— BEGIN SUPPLIED DATA —

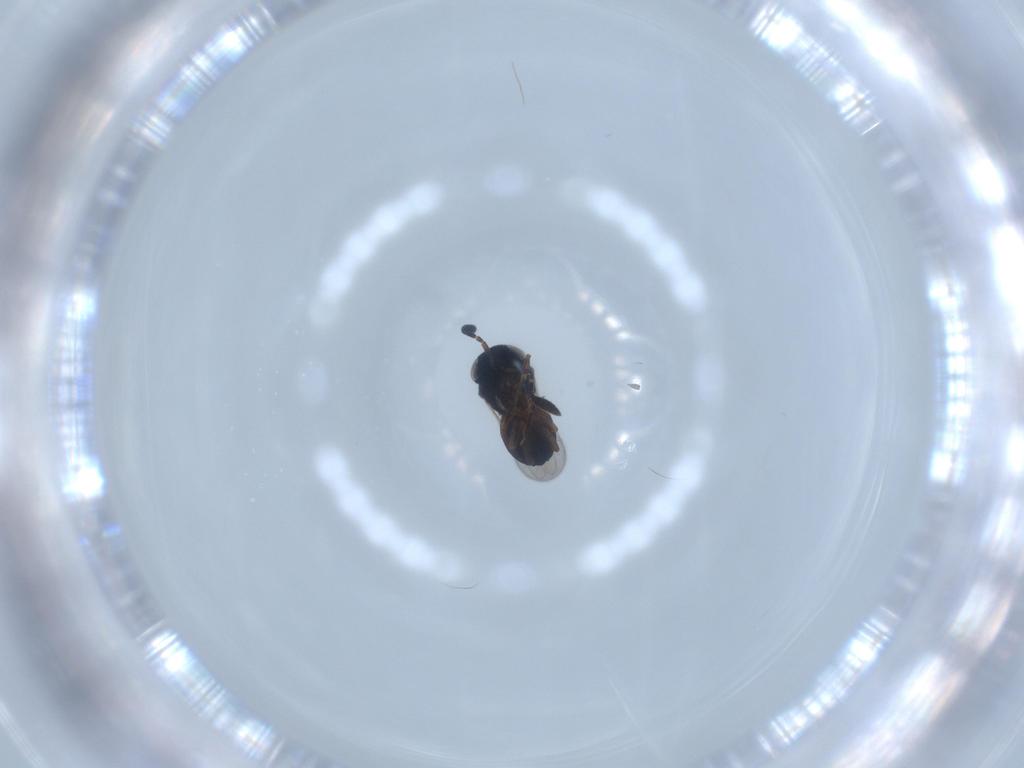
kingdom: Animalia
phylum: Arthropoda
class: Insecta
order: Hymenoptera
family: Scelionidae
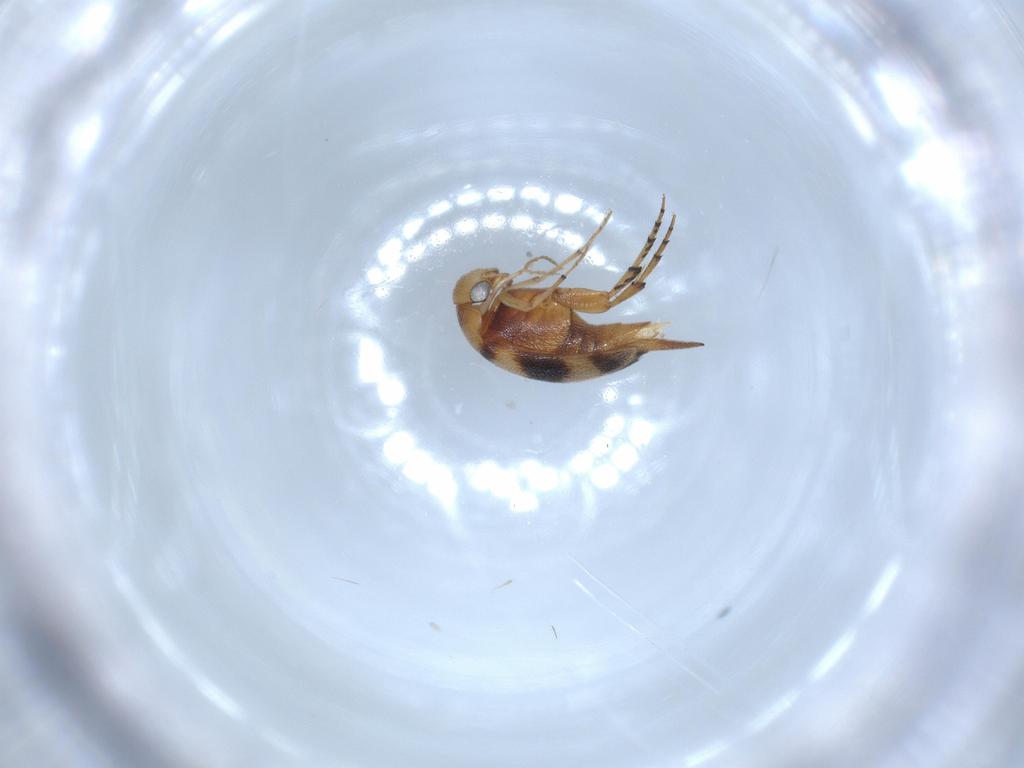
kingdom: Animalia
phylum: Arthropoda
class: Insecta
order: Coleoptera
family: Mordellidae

— END SUPPLIED DATA —

PROBLEM REQUIREMENTS:
Copy out, word for word, every line of the entries above, omitting the pictures.

TASK OUTPUT:
kingdom: Animalia
phylum: Arthropoda
class: Insecta
order: Hymenoptera
family: Scelionidae
kingdom: Animalia
phylum: Arthropoda
class: Insecta
order: Coleoptera
family: Mordellidae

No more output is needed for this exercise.